If you’re running something cloud-side that needs to accept traffic from a dynamic IP — a Pi-hole, a personal proxy, a PoC environment — constantly updating the security group by hand gets old fast. This Lambda resolves a hostname you control (a dynamic DNS entry works perfectly) and swaps the old CIDR for the current one across all ingress rules, then timestamps the description so you can see when it last ran.
Trigger it on a schedule with EventBridge and you never have to touch the security group manually again.
Environment Variables
| Variable | Description |
|---|---|
SECURITY_GROUP_NAME | Name of the EC2 security group to update. |
HOSTNAME | Hostname to resolve — a dynamic DNS domain pointing at your current IP. |
The Function
import boto3
import datetime
import os
import socket
SECURITY_GROUP_NAME = os.environ['SECURITY_GROUP_NAME']
HOSTNAME = os.environ['HOSTNAME']
def resolve_ipv4(hostname: str) -> str:
results = socket.getaddrinfo(hostname, None, socket.AF_INET)
if not results:
raise RuntimeError(f"No IPv4 address found for {hostname!r}")
# getaddrinfo returns (family, type, proto, canonname, sockaddr)
# sockaddr for AF_INET is (address, port)
return results[0][4][0]
def update_security_group(new_ip: str) -> None:
client = boto3.client('ec2')
sg = client.describe_security_groups(
Filters=[{'Name': 'group-name', 'Values': [SECURITY_GROUP_NAME]}]
)['SecurityGroups'][0]
timestamp = str(datetime.datetime.utcnow())
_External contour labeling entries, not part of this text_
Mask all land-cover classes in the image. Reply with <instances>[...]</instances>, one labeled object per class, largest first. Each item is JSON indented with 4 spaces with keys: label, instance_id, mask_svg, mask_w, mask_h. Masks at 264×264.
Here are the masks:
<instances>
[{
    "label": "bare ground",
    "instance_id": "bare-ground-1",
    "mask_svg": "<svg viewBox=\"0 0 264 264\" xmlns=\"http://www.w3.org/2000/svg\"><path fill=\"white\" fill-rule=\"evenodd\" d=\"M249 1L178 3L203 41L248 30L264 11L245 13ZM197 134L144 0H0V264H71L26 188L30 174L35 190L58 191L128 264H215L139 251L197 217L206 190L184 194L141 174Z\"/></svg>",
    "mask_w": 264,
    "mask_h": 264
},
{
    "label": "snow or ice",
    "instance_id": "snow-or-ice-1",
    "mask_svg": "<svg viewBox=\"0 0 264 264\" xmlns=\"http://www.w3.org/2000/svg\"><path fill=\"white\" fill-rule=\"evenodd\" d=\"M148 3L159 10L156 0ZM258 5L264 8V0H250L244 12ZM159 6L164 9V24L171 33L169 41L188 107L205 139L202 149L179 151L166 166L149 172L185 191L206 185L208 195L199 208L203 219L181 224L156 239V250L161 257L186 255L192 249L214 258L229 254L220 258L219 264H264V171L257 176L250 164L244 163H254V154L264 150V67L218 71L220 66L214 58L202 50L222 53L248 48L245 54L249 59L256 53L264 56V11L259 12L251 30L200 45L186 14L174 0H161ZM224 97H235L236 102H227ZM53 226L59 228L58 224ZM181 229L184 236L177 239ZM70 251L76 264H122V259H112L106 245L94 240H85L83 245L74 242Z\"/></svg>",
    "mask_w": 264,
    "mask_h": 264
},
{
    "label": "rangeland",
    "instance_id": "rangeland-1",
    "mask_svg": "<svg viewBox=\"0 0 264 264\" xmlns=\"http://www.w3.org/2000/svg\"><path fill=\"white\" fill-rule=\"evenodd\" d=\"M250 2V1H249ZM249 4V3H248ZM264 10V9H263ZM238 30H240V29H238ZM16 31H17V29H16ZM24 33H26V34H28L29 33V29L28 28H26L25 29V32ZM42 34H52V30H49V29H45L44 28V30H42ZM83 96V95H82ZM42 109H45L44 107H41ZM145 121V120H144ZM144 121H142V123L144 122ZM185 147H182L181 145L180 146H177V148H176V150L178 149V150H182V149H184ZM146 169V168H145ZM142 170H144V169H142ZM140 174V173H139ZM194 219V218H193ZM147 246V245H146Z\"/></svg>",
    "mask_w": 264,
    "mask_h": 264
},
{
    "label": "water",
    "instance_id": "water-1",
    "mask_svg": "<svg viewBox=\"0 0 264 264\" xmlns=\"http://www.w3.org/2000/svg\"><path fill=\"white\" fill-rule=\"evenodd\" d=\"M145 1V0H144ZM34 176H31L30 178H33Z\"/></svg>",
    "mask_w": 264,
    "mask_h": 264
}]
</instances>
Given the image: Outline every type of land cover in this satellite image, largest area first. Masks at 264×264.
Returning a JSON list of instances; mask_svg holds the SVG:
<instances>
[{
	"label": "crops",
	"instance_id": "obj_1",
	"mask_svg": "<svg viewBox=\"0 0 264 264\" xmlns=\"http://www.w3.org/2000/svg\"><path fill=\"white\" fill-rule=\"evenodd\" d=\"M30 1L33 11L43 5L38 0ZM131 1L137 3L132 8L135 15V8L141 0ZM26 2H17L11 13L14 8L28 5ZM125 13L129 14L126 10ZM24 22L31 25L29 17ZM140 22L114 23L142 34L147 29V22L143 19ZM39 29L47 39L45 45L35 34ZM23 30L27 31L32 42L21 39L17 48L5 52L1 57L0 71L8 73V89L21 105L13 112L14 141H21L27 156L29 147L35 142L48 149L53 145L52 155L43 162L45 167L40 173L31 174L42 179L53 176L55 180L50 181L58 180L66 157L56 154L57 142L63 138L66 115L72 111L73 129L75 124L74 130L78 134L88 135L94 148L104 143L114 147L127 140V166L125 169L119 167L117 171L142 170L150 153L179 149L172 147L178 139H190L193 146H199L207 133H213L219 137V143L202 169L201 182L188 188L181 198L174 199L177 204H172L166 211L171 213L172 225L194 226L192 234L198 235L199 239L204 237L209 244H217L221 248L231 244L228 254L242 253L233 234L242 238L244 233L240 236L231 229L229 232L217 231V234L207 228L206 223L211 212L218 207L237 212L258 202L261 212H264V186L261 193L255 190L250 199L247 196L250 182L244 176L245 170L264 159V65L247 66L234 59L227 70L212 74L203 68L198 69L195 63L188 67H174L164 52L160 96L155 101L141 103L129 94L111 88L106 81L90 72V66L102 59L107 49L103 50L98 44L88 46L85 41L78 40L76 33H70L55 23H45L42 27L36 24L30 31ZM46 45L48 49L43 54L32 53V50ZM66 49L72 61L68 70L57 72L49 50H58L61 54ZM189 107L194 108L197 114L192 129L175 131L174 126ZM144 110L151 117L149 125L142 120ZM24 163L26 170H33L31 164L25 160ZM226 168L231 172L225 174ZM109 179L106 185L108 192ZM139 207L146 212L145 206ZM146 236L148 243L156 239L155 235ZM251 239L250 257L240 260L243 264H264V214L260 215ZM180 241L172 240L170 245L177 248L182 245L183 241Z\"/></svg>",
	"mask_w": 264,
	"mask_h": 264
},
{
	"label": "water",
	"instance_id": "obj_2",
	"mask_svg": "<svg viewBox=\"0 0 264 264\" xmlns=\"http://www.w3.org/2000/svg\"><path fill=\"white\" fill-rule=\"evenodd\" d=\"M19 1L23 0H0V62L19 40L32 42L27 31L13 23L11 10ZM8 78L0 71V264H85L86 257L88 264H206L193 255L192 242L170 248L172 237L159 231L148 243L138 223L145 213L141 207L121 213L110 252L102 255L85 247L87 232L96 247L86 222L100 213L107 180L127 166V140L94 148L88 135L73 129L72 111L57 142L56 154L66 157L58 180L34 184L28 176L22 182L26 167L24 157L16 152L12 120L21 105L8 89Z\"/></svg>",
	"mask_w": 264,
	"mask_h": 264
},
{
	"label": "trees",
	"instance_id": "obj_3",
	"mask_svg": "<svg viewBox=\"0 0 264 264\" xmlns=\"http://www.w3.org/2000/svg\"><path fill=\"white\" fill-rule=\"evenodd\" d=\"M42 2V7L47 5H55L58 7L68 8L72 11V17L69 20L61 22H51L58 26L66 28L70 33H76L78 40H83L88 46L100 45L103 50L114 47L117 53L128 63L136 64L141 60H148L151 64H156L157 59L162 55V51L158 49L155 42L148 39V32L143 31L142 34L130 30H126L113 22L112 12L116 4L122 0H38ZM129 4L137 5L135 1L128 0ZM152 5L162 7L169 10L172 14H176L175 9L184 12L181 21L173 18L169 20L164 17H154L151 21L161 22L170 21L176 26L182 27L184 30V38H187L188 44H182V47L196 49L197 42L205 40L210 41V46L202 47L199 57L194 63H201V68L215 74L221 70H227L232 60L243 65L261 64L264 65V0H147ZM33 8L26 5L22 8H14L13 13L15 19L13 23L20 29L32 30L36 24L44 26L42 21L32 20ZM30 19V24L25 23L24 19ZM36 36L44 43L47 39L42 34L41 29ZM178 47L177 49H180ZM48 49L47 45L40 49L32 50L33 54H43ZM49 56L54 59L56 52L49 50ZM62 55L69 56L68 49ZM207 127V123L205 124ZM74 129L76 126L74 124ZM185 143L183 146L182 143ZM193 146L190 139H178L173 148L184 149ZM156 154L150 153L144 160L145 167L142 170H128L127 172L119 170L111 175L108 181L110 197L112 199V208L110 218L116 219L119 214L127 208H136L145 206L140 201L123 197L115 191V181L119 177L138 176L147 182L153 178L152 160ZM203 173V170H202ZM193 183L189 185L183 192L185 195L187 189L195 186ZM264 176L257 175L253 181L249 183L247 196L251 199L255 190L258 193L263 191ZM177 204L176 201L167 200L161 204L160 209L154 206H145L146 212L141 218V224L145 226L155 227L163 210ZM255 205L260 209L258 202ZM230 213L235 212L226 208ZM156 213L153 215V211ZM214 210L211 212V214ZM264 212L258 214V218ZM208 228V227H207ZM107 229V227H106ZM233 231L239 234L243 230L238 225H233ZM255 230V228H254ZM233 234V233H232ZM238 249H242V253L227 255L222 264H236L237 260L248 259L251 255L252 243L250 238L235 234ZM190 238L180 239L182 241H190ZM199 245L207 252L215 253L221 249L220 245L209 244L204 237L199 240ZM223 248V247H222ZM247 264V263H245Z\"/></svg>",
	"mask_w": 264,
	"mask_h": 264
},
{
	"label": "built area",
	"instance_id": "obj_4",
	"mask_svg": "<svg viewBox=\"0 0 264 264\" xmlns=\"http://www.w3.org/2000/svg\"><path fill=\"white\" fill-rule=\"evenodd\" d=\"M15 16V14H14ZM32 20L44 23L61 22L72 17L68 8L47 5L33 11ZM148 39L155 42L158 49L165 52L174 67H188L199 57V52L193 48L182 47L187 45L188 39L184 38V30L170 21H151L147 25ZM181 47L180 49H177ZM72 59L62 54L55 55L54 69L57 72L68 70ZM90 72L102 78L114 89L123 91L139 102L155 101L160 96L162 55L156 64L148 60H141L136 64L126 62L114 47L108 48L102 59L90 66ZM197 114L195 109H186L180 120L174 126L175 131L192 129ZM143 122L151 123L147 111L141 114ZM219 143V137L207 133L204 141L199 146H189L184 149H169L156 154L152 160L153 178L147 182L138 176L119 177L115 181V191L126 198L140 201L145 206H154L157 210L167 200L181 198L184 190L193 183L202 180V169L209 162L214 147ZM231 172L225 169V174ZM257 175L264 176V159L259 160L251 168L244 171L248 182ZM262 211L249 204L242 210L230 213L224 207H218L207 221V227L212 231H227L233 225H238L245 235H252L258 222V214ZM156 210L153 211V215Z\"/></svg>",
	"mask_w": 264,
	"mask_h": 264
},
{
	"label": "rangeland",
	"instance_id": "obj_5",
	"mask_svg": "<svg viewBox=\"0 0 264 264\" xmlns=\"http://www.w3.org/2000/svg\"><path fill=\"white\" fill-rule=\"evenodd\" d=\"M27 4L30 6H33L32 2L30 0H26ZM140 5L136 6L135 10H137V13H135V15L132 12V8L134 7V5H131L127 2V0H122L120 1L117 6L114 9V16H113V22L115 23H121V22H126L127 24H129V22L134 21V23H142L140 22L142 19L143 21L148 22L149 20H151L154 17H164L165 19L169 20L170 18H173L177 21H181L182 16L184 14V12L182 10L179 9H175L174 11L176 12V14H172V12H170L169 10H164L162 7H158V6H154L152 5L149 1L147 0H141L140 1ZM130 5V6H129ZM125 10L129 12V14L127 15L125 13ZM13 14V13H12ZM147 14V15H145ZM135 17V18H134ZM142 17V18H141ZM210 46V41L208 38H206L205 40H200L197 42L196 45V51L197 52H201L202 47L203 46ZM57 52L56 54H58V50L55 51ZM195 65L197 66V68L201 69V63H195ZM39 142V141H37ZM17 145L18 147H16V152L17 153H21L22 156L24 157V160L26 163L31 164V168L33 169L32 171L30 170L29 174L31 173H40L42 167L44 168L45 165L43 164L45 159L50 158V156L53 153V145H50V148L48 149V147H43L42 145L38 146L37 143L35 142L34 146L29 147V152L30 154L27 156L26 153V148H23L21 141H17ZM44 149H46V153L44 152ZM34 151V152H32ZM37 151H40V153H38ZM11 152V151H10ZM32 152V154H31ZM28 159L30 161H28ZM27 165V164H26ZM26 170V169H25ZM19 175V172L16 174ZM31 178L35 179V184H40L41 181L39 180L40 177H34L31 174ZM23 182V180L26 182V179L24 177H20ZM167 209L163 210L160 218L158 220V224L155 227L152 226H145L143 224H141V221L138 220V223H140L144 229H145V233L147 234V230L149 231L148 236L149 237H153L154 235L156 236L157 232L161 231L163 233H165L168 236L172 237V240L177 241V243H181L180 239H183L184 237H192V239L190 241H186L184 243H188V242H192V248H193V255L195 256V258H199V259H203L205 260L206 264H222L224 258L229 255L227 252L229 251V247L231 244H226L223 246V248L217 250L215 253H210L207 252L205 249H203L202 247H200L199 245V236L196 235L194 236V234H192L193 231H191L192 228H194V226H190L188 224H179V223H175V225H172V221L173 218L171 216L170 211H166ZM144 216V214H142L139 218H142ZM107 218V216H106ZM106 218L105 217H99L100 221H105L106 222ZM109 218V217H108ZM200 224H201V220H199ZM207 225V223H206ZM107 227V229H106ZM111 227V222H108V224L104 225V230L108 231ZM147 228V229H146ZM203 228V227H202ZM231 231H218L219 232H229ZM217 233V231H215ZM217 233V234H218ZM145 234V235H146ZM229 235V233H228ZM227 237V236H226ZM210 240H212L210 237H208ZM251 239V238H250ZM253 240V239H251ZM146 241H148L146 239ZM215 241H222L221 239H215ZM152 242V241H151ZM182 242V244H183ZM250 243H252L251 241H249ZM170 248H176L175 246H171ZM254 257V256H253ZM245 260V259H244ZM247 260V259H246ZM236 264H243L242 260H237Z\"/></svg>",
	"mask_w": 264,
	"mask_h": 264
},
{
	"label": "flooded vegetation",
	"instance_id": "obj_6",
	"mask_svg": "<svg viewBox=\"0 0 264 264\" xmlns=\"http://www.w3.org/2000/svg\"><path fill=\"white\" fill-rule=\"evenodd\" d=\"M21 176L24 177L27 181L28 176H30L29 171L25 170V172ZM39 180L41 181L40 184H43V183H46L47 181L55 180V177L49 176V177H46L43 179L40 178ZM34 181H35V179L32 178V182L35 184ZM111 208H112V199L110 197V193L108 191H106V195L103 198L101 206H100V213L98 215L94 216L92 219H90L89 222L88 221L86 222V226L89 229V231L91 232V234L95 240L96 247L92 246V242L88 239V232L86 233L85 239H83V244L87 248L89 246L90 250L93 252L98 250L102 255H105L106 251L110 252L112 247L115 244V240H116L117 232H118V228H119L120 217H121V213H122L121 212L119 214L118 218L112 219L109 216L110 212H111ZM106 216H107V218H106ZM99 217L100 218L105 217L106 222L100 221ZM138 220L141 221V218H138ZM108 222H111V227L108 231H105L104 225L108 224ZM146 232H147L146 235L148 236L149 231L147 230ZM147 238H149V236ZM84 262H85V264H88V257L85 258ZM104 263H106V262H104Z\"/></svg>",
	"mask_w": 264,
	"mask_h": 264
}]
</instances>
for old_permission in sg['IpPermissions']:
new_permission = {
**old_permission,
'IpRanges': [
{**r, 'CidrIp': f'{new_ip}/32', 'Description': timestamp}
for r in old_permission['IpRanges']
],
}
client.revoke_security_group_ingress(
GroupId=sg['GroupId'], IpPermissions=[old_permission]
)
client.authorize_security_group_ingress(
GroupId=sg['GroupId'], IpPermissions=[new_permission]
)
def lambda_handler(event, context):
update_security_group(resolve_ipv4(HOSTNAME))
return {'statusCode': 200, 'body': 'Done'}
Notes
socket.AF_INETconstrains resolution to IPv4 so the/32prefix is always valid. Without it,getaddrinfocan return IPv6 addresses, which would need/128and would silently create a malformed rule.- The function rebuilds each rule’s
IpRangeswith a dict spread instead ofcopy.deepcopy, keeping it readable and avoiding a full deep copy of nested structures you’re about to overwrite anyway. - The revoke→authorize pattern is required because EC2 won’t let you modify an existing ingress rule in place — you have to remove the old one and add the new one atomically per-permission.
- If your security group has multiple ingress rules (e.g. port 80 and port 443 both open to your IP), all of them get updated in one run.
IAM Permissions Needed
{
"Effect": "Allow",
"Action": [
"ec2:DescribeSecurityGroups",
"ec2:RevokeSecurityGroupIngress",
"ec2:AuthorizeSecurityGroupIngress"
],
"Resource": "*"
}
Scope the Resource to the specific security group ARN in production.